Your driver’s license is singularly the most important identification document you have. It can identify you nationally and internationally. It has enough information stored on it to give law enforcement officials your entire history in a relatively short amount of time.
This is why, having it stolen can be one of the most disastrous things that can happen to you. In most cases, it can give the thief a shield to prevent his or her identity from being detected. In fact, it should be noted that the 9/11 terrorist used falsified ids during their time in the US.
Sadly, many people do not realize just how much damage can be done, nor do they realize how long it can follow them through out their lives should they become a victim of this crime.
For example, let’s suppose that your driver’s license was stolen by someone who then went on and had a traffic accident. Suppose that person went on to get a ticket or was supposed to appear in court for the aforementioned traffic accident.
The thief, of course, would not show up in court nor would they pay the ticket. Who would get in trouble? You would! With your driver’s license on record, the law enforcement agency would place you under arrest while the real criminal would get away!
Part of the reason is that it is relatively easy to alter someone’s driver’s id. Over simplifying the process, it goes something like this: The outer lamination of a stolen card is peeled away. The photo is then replaced with the thief’s photo and the lamination is replaced.
To overcome the ease of this crime many states are trying various methods to make it impossible for the thief to do this and get away with it. Some states are using a water mark in the lamination, while others are going deeper by adding a second or third watermark elsewhere.

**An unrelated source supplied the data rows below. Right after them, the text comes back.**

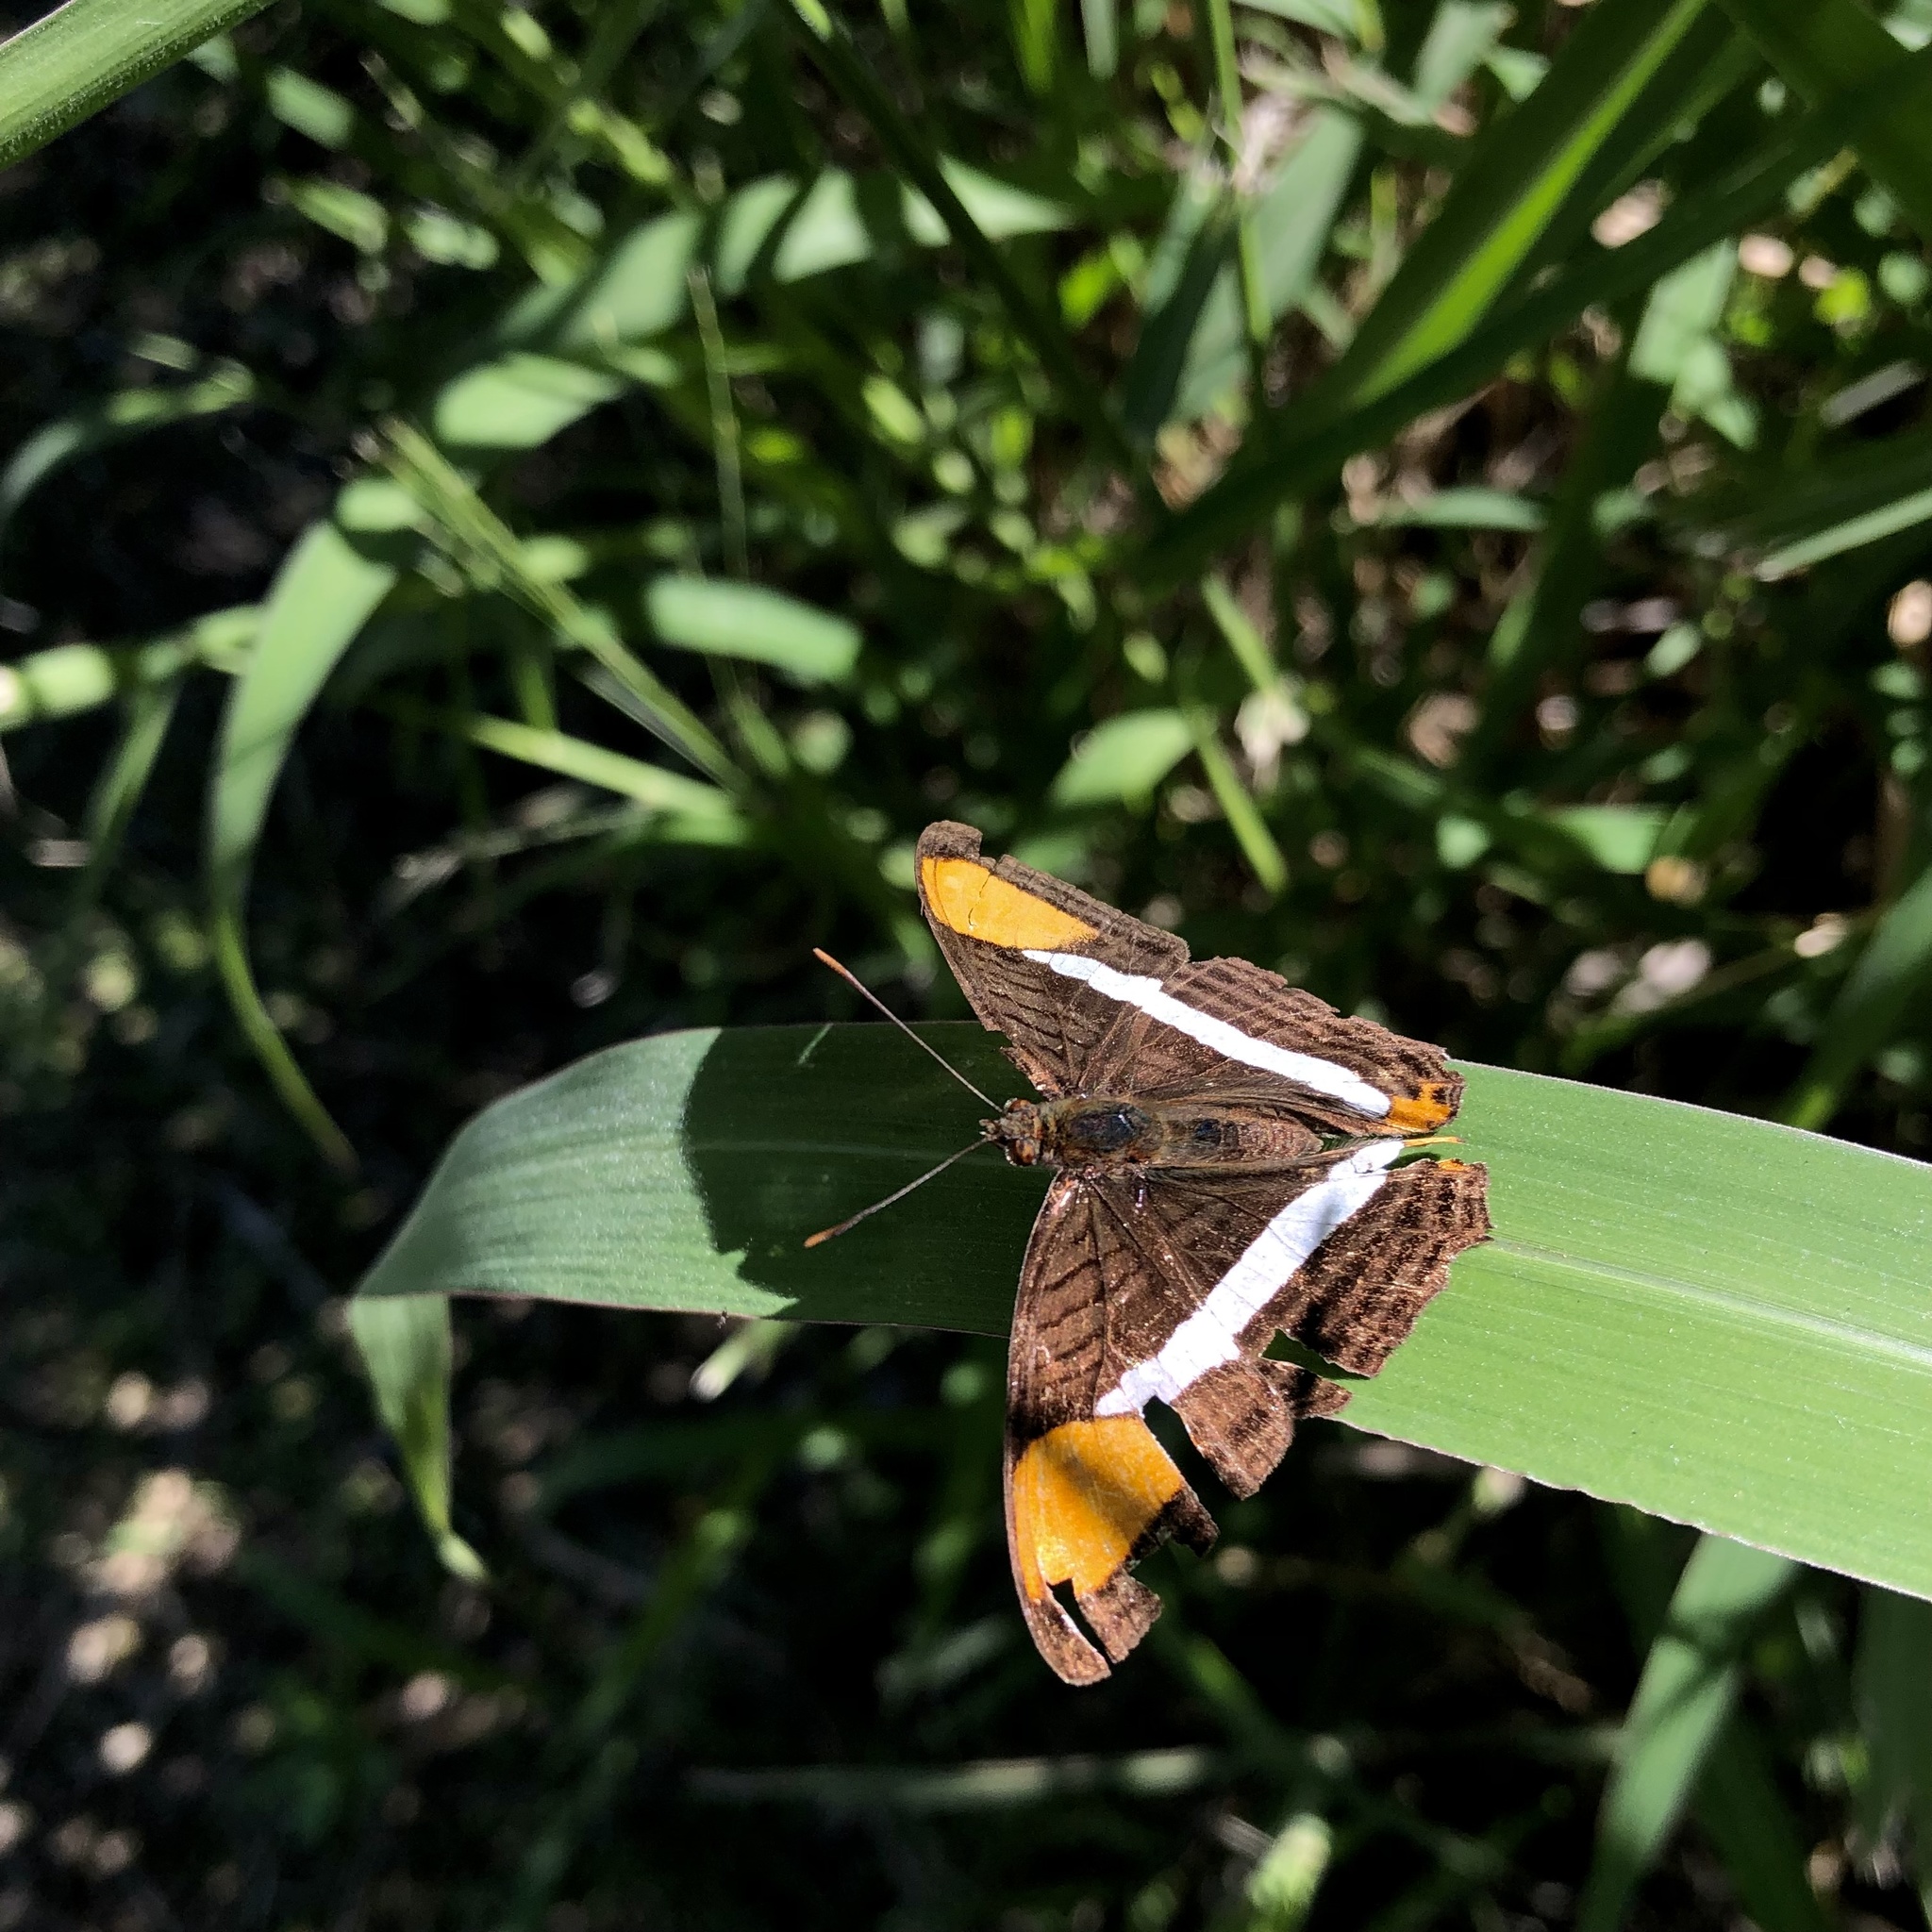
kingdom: Animalia
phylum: Arthropoda
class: Insecta
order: Lepidoptera
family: Nymphalidae
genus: Limenitis
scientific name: Limenitis syma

Another important thing to remember is that your driver’s license can be used to obtain a rental property (I.E. house for rent), a cell phone, etc. It is the one form of id that is required above all others to obtain just about anything in this country.
This is called fraud. This can lead to severe financial difficulties for the victim that can last for years. This kind of activity can have detrimental effects on the victim’s credit rating and history.
With all of this being said, what can you do to protect your card? First and foremost, always keep it with you. Never leave it in the car or at home. Never trust anyone with it.
Should you discover that it has been stolen, report it immediately. Should the thief go out and embark on a crime spree, your report is on file with local law enforcement and can act as a testimony in your defense. It also gives the thief very little time in using it.
When reporting the theft, remember to include all the details you can. Date, time, and place you discovered the theft. If there is any wrongful usage after the reported date and time, then you won’t be held liable. You police report is your record of its theft.